With the exception of the pictures, write out the data below precisely.
- Opening Delimiter -
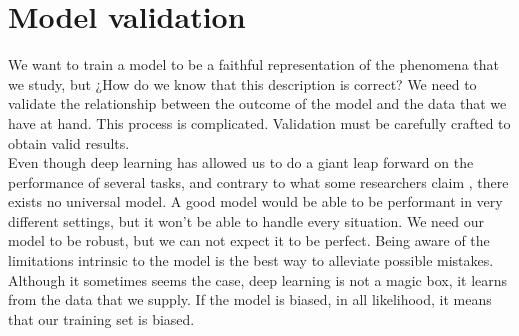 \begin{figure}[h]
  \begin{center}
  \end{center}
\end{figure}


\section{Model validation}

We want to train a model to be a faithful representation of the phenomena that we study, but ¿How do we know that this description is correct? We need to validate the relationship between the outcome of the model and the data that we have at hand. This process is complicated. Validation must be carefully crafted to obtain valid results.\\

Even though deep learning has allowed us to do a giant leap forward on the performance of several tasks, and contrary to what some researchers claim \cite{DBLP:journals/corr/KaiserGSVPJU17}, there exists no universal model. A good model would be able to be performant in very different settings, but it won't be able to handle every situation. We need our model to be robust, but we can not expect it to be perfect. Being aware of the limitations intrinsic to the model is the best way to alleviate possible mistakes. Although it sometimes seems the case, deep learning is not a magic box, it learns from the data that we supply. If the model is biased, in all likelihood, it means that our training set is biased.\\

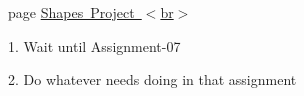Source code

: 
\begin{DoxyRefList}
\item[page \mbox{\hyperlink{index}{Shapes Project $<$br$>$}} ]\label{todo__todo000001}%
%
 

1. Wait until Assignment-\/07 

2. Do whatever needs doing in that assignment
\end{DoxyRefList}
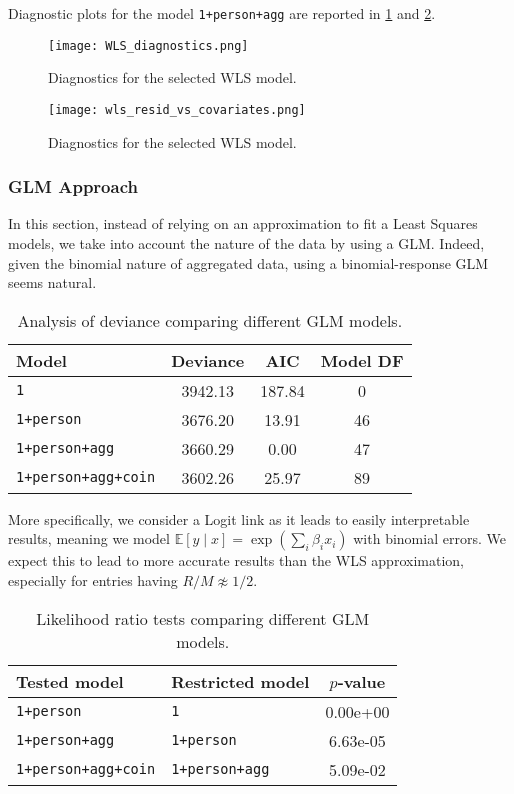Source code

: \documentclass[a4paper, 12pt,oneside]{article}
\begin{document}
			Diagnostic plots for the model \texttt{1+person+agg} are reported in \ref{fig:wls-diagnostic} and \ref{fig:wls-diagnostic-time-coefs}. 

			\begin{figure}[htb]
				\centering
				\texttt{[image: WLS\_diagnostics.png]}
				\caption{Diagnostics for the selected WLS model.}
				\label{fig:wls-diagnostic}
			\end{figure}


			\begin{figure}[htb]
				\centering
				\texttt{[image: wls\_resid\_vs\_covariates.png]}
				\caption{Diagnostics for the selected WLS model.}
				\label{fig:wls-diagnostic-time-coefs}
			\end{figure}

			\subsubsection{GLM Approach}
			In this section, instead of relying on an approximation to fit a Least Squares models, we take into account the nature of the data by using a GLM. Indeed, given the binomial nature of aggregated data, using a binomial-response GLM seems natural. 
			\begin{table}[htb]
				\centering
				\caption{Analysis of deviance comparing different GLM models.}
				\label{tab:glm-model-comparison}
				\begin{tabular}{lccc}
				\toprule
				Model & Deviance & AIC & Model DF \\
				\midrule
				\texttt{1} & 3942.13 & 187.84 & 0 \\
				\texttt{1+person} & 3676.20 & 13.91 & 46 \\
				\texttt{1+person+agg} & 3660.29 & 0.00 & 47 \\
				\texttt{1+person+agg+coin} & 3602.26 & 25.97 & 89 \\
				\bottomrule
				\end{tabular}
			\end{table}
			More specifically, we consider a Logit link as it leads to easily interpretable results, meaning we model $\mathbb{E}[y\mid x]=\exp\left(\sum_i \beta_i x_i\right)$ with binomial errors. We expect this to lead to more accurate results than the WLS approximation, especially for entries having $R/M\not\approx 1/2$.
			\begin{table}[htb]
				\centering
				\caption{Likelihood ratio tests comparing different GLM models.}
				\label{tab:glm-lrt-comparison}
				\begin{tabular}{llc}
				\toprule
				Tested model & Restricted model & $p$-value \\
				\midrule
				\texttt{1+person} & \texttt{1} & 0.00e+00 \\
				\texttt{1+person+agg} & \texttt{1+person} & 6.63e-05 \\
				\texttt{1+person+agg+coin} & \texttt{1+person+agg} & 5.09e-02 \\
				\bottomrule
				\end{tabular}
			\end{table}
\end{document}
- Closing Delimiter -
• [RESPONSE FOR THIS EXERCISE]
 \begin{figure}[h]
  \begin{center}
  \end{center}
\end{figure}


\section{Model validation}

We want to train a model to be a faithful representation of the phenomena that we study, but ¿How do we know that this description is correct? We need to validate the relationship between the outcome of the model and the data that we have at hand. This process is complicated. Validation must be carefully crafted to obtain valid results.\\

Even though deep learning has allowed us to do a giant leap forward on the performance of several tasks, and contrary to what some researchers claim \cite{DBLP:journals/corr/KaiserGSVPJU17}, there exists no universal model. A good model would be able to be performant in very different settings, but it won't be able to handle every situation. We need our model to be robust, but we can not expect it to be perfect. Being aware of the limitations intrinsic to the model is the best way to alleviate possible mistakes. Although it sometimes seems the case, deep learning is not a magic box, it learns from the data that we supply. If the model is biased, in all likelihood, it means that our training set is biased.\\

Source code

: 
\begin{DoxyRefList}
\item[page \mbox{\hyperlink{index}{Shapes Project $<$br$>$}} ]\label{todo__todo000001}%
%
 

1. Wait until Assignment-\/07 

2. Do whatever needs doing in that assignment
\end{DoxyRefList}
Source code

: \documentclass[a4paper, 12pt,oneside]{article}
\begin{document}
			Diagnostic plots for the model \texttt{1+person+agg} are reported in \ref{fig:wls-diagnostic} and \ref{fig:wls-diagnostic-time-coefs}. 

			\begin{figure}[htb]
				\centering
				\texttt{[image: WLS\_diagnostics.png]}
				\caption{Diagnostics for the selected WLS model.}
				\label{fig:wls-diagnostic}
			\end{figure}


			\begin{figure}[htb]
				\centering
				\texttt{[image: wls\_resid\_vs\_covariates.png]}
				\caption{Diagnostics for the selected WLS model.}
				\label{fig:wls-diagnostic-time-coefs}
			\end{figure}

			\subsubsection{GLM Approach}
			In this section, instead of relying on an approximation to fit a Least Squares models, we take into account the nature of the data by using a GLM. Indeed, given the binomial nature of aggregated data, using a binomial-response GLM seems natural. 
			\begin{table}[htb]
				\centering
				\caption{Analysis of deviance comparing different GLM models.}
				\label{tab:glm-model-comparison}
				\begin{tabular}{lccc}
				\toprule
				Model & Deviance & AIC & Model DF \\
				\midrule
				\texttt{1} & 3942.13 & 187.84 & 0 \\
				\texttt{1+person} & 3676.20 & 13.91 & 46 \\
				\texttt{1+person+agg} & 3660.29 & 0.00 & 47 \\
				\texttt{1+person+agg+coin} & 3602.26 & 25.97 & 89 \\
				\bottomrule
				\end{tabular}
			\end{table}
			More specifically, we consider a Logit link as it leads to easily interpretable results, meaning we model $\mathbb{E}[y\mid x]=\exp\left(\sum_i \beta_i x_i\right)$ with binomial errors. We expect this to lead to more accurate results than the WLS approximation, especially for entries having $R/M\not\approx 1/2$.
			\begin{table}[htb]
				\centering
				\caption{Likelihood ratio tests comparing different GLM models.}
				\label{tab:glm-lrt-comparison}
				\begin{tabular}{llc}
				\toprule
				Tested model & Restricted model & $p$-value \\
				\midrule
				\texttt{1+person} & \texttt{1} & 0.00e+00 \\
				\texttt{1+person+agg} & \texttt{1+person} & 6.63e-05 \\
				\texttt{1+person+agg+coin} & \texttt{1+person+agg} & 5.09e-02 \\
				\bottomrule
				\end{tabular}
			\end{table}
\end{document}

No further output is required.